Ochocientos metros que pasarán muy cerca del cementerio donde hoy están enterrados el pintor y su queridísimo hermano Theo, que falleció por una sífilis puñetera seis meses después. Y encontrar las tumbas con la intención de hacer algún tipo de gesto romántico, como quizá depositar unas flores o nuestro pincel sucio y usado, un gesto de los que nos reconfortan a nosotros todavía más que a los difuntos, como si hubiésemos conversado de alguna manera con los hermanos Van Gogh y ellos no nos hubieran visto, pero sí nos escucharon. Romantizamos. Salimos del cementerio y regresamos, adictos del sentimiento, al lugar donde se pegó el disparo, en algún punto próximo al escenario que utilizó para pintar una de sus últimas obras: Trigal con cuervos. Vemos los mismos caminos que se bifurcan en el lienzo, aunque descubrimos que en el lienzo se bifurcan más retorcidos; apretamos con la mano los restos del trigo que segaron este mismo año y nos sorprendemos porque el trigo del cuadro es más húmedo, como si el pintor pretendiera humanizarlo; y levantamos la cabeza cuando escuchamos el graznido terrible de los cuervos, a sabiendas de que esos mismos pájaros son, sin duda alguna, los descendientes directos de aquellos inmortalizados en la tela.

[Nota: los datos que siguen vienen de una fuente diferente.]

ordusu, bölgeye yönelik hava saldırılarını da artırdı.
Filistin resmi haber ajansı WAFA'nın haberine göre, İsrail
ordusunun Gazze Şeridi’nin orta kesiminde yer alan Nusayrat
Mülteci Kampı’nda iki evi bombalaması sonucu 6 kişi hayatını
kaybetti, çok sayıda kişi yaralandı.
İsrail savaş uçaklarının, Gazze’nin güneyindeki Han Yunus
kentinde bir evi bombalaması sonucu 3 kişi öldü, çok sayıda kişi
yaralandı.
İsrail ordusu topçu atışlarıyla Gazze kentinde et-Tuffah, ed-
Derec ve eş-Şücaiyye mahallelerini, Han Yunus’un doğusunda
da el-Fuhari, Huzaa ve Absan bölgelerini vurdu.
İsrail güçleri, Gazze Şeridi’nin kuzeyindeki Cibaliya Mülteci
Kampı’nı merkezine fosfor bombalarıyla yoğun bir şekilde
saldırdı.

¿Soy el único que siente que la gravedad aumenta cuando pisamos el mismo suelo que los hombres que han moldeado nuestro pensamiento? ¿Y que la teoría de la relatividad cobra una forma física en sitios así y que el tiempo se ralentiza, convirtiéndonos a nosotros de alguna manera en jinetes estelares de la luz? O quizá desvarío. Pero es que en sitios así es importante desvariar, aunque no lleguemos al punto de cercenarnos una oreja. De momento bastará con sentir el tacto refrescante de la navaja apoyada en nuestro lóbulo izquierdo.